→ **Information provided**
○ ○ ○ ○ ○

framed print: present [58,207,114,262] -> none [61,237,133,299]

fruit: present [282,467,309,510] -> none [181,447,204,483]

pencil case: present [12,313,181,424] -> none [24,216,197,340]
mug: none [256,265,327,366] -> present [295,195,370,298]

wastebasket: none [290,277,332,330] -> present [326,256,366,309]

○ ○ ○ ○ ○

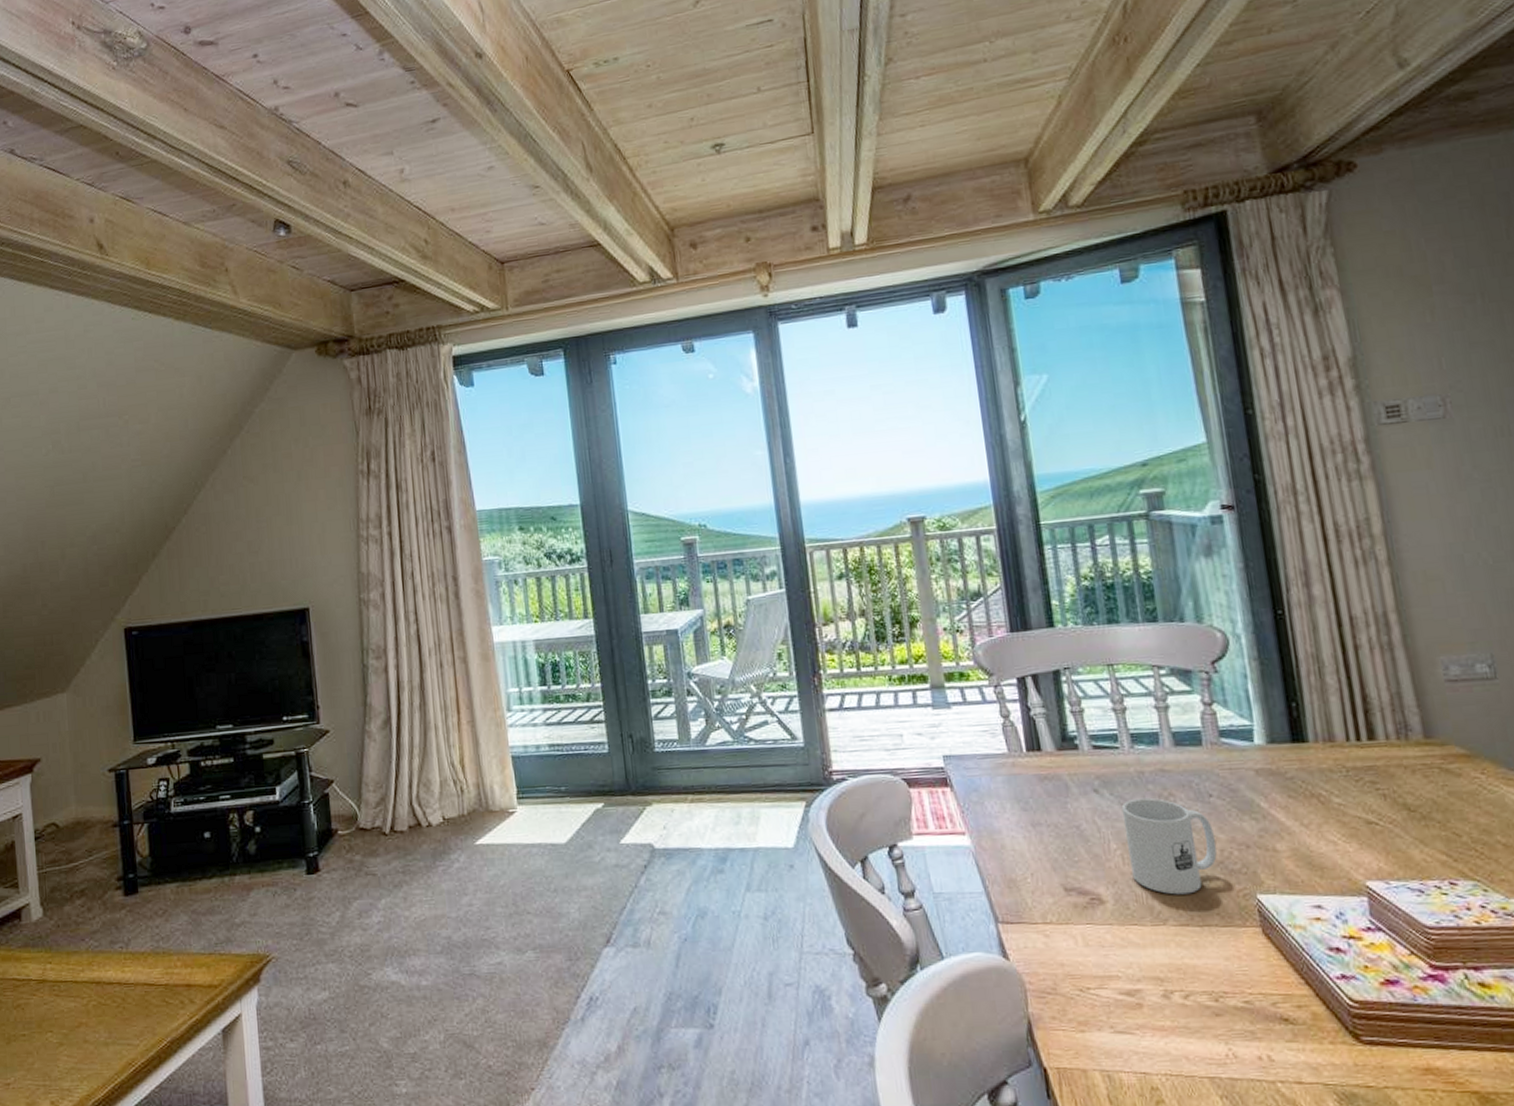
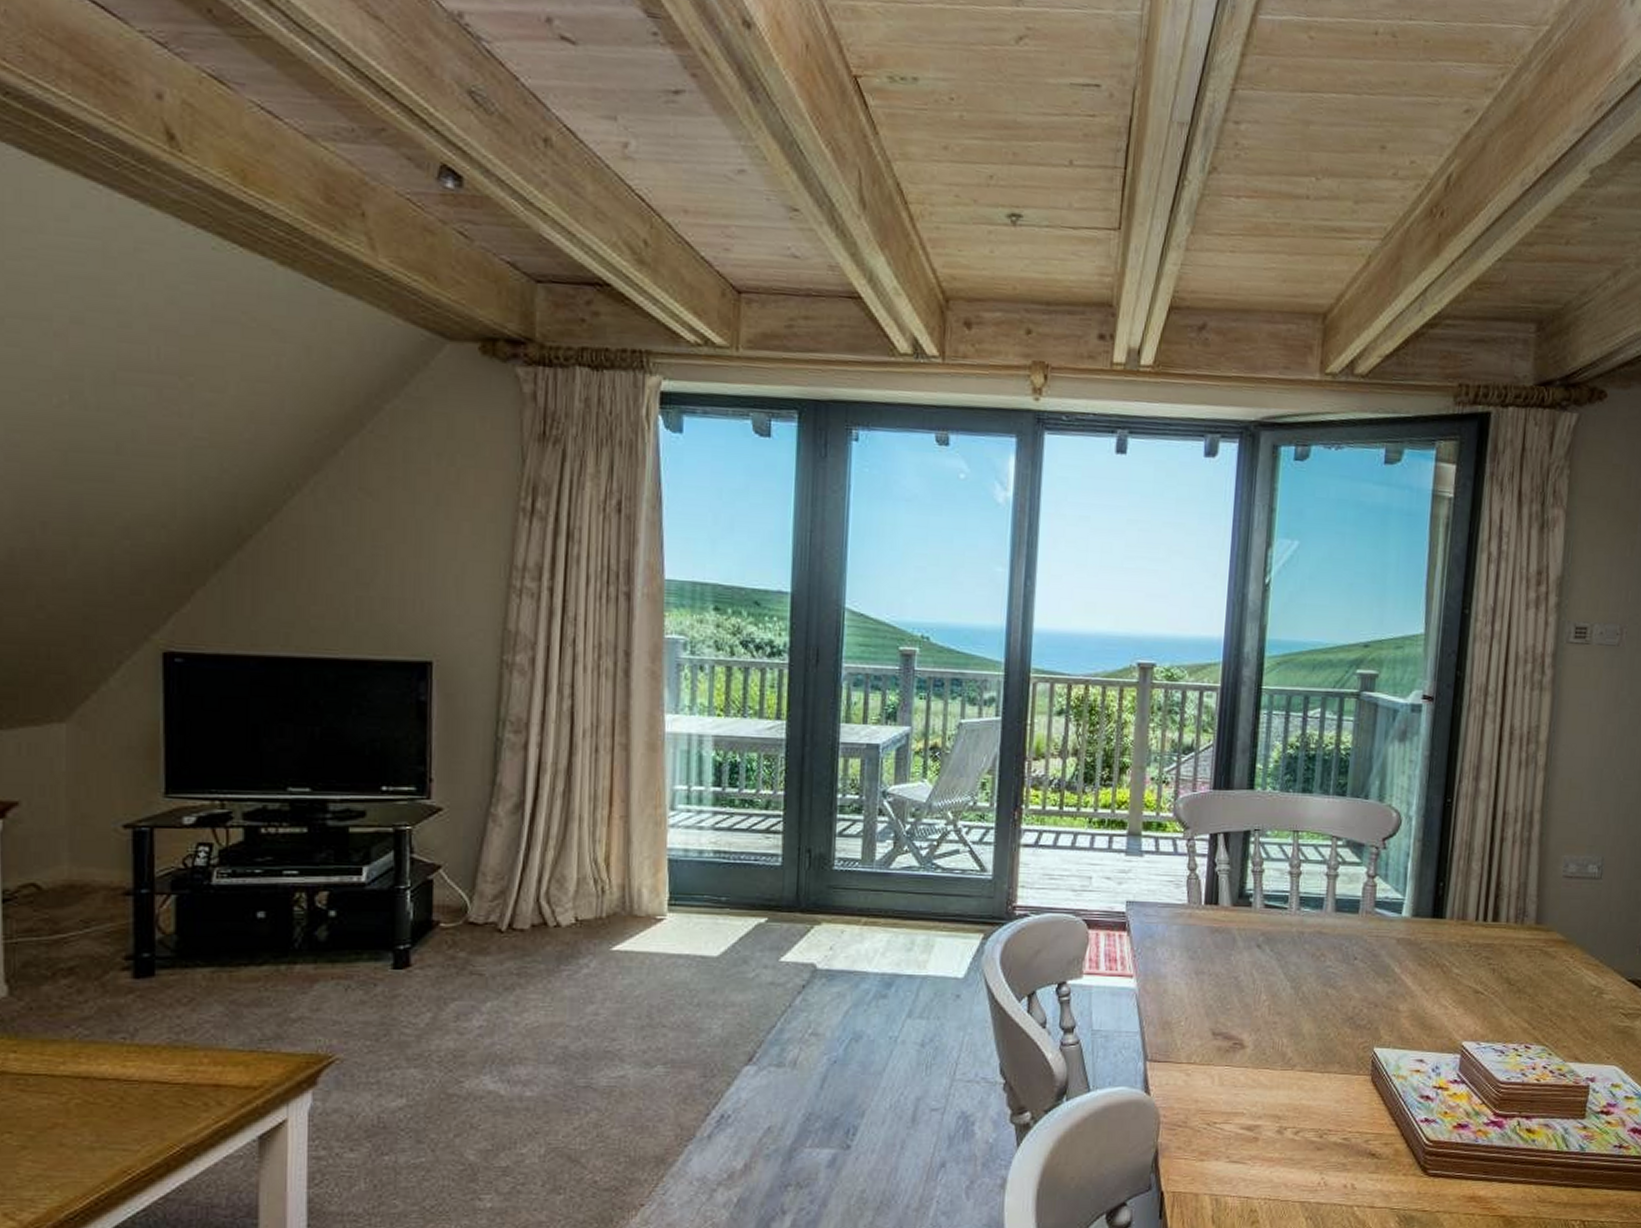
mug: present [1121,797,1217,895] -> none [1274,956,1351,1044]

○ ○ ○ ○ ○

→ **Problem statement**
Give back exactly the lines of the listing above that run from the line with "framed print: present" to the line with "wastebasket: none [290,277,332,330]", inclusive.

→ **Written reply**
framed print: present [58,207,114,262] -> none [61,237,133,299]

fruit: present [282,467,309,510] -> none [181,447,204,483]

pencil case: present [12,313,181,424] -> none [24,216,197,340]
mug: none [256,265,327,366] -> present [295,195,370,298]

wastebasket: none [290,277,332,330] -> present [326,256,366,309]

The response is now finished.